Cytotoxicity of hexabromocyclododecane, 1,2-dibromo-4-(1,2-dibromoethyl) cyclohexane and 1,2,5,6-tetrabromocyclooctane in human SH-SY5Y neuroblastoma cells.

With the listing of the of cycloaliphatic brominated flame retardants (CBFR) hexabromocyclododecane (HBCD) as a persistent organic pollutant (POP) by the Stockholm Convention, much attention has been paid to the environmental behaviors and biological effects of HBCD, as well as its potential alternatives, such as 1,2-dibromo-4-(1,2-dibromoethyl) cyclohexane (TBECH) and 1,2,5,6-tetrabromocyclooctane (TBCO). In this study, the neurotoxicity of HBCD, TBECH, and TBCO in human SH-SY5Y cells were compared. The results showed that HBCD, TBECH, and TBCO induced cytotoxicity, including dose-dependent cell viability decreases, cell membrane permeability increases, cytoskeleton development damage, and apoptosis induction, with the cytotoxicity in the order of HBCD > TBCO > TBECH. The expression levels of apoptotic proteins (caspase-3, Bax, caspase-9, Bcl-2, and cytochrome c (Cyt c)) followed the same order, which indicated that mitochondrial apoptotic pathway may be one of the mechanisms responsible for their neurotoxicity. In order to study the mechanisms of cytotoxicity, CBFRs-induced reactive oxygen species (ROS) and the intracellular calcium levels were determined. The ROS levels were significantly elevated for three CBFRs treatment, suggesting that oxidative stress contributes to their cytotoxicity. The intracellular calcium concentrations were significantly enhanced for HBCD and TBCO treatment, but not for TBECH, indicating that in addition to ROS, cytotoxicity of HBCD and TBCO may follow Ca-mediated apoptotic pathway. This study first compared the neurotoxicity of different CBFRs, providing valuable information for their risk assessment.

▶ **ACTIVITY**
Please summarize the passage on brominated flame retardant toxicity in two sentences.

▶ **PROVIDED RECORDS**

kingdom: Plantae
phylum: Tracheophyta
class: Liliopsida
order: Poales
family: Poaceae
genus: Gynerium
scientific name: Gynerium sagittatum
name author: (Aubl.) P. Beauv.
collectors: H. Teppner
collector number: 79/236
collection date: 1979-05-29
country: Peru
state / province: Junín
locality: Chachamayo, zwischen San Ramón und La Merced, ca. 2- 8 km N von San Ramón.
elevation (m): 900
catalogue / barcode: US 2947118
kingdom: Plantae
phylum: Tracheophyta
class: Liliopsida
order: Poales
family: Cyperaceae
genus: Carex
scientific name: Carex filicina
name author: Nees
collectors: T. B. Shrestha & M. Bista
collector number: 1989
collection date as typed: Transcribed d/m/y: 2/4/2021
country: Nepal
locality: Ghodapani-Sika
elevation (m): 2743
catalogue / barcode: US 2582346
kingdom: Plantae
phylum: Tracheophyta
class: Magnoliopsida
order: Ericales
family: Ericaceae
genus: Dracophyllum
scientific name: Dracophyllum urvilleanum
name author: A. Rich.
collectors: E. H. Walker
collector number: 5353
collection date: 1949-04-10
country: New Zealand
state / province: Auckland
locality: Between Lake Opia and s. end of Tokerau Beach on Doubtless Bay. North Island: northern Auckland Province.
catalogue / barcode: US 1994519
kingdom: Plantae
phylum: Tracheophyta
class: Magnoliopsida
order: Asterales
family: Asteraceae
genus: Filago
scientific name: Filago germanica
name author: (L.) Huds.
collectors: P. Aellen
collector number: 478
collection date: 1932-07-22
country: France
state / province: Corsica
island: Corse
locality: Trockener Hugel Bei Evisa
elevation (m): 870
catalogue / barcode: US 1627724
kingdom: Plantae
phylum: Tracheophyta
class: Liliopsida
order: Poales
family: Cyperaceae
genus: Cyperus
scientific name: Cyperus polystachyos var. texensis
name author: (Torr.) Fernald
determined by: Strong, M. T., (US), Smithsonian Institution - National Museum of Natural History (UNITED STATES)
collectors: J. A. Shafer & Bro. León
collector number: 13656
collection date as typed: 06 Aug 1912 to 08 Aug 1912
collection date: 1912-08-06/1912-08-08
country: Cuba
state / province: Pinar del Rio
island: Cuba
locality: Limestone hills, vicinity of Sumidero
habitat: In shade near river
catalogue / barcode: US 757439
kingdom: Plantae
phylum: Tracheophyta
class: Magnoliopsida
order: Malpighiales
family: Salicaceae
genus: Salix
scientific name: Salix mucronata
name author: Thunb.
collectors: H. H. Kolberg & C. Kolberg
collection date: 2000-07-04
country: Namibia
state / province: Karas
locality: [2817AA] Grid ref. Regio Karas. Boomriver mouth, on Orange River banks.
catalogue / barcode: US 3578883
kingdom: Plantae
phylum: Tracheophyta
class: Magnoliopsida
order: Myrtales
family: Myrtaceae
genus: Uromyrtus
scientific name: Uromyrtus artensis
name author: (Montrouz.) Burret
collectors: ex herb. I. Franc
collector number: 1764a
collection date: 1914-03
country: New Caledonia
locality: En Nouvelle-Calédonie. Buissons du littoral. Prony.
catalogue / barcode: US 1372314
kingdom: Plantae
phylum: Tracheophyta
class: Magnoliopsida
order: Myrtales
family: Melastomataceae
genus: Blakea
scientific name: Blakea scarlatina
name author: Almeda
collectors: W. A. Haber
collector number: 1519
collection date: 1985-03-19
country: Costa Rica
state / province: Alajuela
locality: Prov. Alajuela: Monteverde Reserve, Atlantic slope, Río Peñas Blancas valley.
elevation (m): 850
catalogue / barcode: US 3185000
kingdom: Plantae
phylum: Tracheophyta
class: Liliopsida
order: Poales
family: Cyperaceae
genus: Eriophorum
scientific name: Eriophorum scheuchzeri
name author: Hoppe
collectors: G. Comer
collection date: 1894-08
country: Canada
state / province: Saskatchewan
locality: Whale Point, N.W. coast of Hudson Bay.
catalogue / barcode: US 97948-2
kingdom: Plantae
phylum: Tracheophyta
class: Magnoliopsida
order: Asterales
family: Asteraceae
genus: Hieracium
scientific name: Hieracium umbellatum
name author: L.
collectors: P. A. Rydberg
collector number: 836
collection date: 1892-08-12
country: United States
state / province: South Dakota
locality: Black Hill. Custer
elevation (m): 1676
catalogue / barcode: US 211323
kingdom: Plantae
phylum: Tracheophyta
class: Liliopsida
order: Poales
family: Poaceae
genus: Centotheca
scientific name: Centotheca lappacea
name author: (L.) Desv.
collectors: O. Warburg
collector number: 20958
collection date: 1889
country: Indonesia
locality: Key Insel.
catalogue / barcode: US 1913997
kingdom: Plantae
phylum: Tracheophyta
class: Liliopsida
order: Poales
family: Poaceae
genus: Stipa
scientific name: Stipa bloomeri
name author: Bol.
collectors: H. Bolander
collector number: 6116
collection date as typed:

▶ **EXERCISE ANSWER**
The study compared the neurotoxicity of HBCD and two potential alternatives, TBECH and TBCO, in human SH-SY5Y cells. All three induced dose-dependent cytotoxicity, including decreased cell viability and apoptosis, ranked HBCD > TBCO > TBECH, and elevated ROS levels, while intracellular calcium rose only with HBCD and TBCO, suggesting that those two may also follow a Ca-mediated apoptotic pathway.